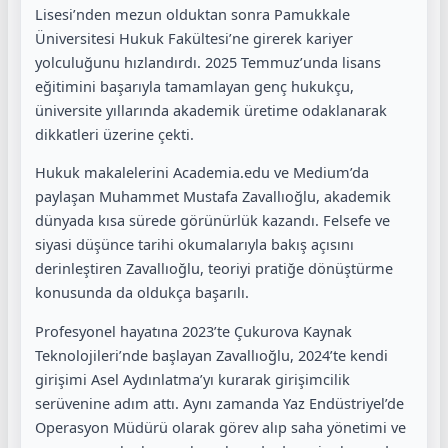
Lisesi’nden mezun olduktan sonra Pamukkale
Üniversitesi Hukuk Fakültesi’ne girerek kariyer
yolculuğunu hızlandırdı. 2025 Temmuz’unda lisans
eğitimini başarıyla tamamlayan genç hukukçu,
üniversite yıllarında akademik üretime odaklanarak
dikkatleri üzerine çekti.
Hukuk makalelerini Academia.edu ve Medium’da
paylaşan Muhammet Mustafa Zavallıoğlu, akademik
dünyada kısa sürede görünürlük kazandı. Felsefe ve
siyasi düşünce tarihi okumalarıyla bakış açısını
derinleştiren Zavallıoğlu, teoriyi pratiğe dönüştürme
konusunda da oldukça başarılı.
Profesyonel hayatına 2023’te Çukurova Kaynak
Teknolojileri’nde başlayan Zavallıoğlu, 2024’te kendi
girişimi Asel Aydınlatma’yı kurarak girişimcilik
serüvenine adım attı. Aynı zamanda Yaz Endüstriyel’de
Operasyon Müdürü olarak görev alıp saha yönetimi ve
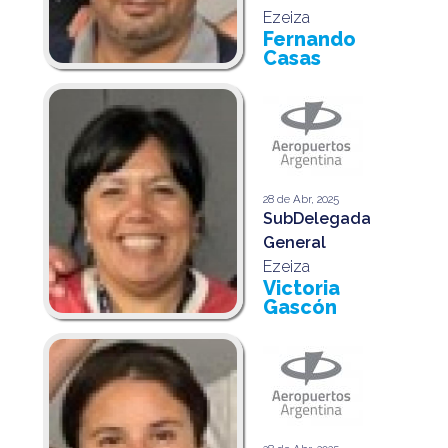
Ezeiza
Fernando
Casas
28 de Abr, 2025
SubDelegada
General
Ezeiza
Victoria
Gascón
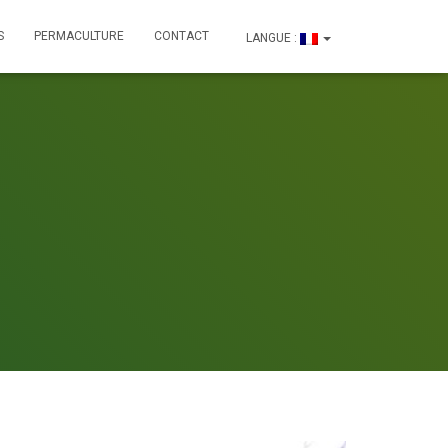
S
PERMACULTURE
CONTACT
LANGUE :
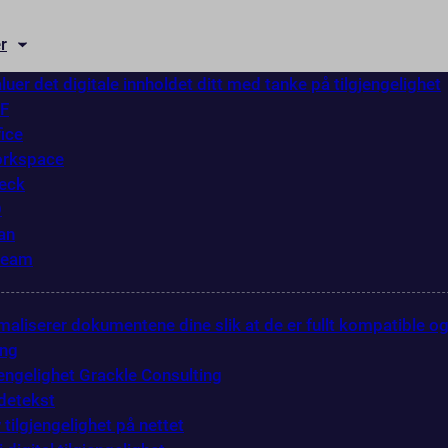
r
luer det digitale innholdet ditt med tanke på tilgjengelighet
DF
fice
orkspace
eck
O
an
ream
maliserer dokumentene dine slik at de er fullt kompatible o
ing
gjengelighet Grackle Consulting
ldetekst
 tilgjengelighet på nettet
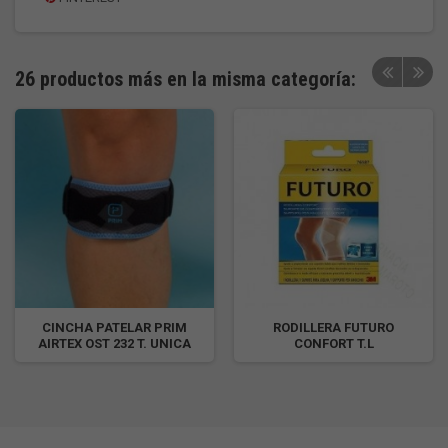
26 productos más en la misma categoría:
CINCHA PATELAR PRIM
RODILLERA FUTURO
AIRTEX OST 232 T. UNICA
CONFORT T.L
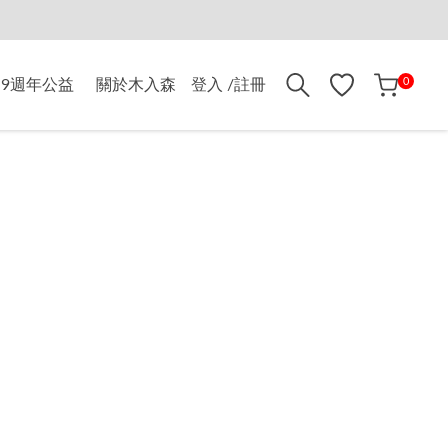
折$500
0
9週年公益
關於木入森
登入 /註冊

####

**WHAT IS NEEDED**
Restate all of the material word for word, leaving every picture out.

**ANSWER TO THIS EXERCISE**
Lisesi’nden mezun olduktan sonra Pamukkale
Üniversitesi Hukuk Fakültesi’ne girerek kariyer
yolculuğunu hızlandırdı. 2025 Temmuz’unda lisans
eğitimini başarıyla tamamlayan genç hukukçu,
üniversite yıllarında akademik üretime odaklanarak
dikkatleri üzerine çekti.
Hukuk makalelerini Academia.edu ve Medium’da
paylaşan Muhammet Mustafa Zavallıoğlu, akademik
dünyada kısa sürede görünürlük kazandı. Felsefe ve
siyasi düşünce tarihi okumalarıyla bakış açısını
derinleştiren Zavallıoğlu, teoriyi pratiğe dönüştürme
konusunda da oldukça başarılı.
Profesyonel hayatına 2023’te Çukurova Kaynak
Teknolojileri’nde başlayan Zavallıoğlu, 2024’te kendi
girişimi Asel Aydınlatma’yı kurarak girişimcilik
serüvenine adım attı. Aynı zamanda Yaz Endüstriyel’de
Operasyon Müdürü olarak görev alıp saha yönetimi ve
Ezeiza
Fernando
Casas
28 de Abr, 2025
SubDelegada
General
Ezeiza
Victoria
Gascón
S
PERMACULTURE
CONTACT
LANGUE :
r
luer det digitale innholdet ditt med tanke på tilgjengelighet
DF
fice
orkspace
eck
O
an
ream
maliserer dokumentene dine slik at de er fullt kompatible o
ing
gjengelighet Grackle Consulting
ldetekst
 tilgjengelighet på nettet
26 productos más en la misma categoría:
CINCHA PATELAR PRIM
RODILLERA FUTURO
AIRTEX OST 232 T. UNICA
CONFORT T.L
折$500
0
9週年公益
關於木入森
登入 /註冊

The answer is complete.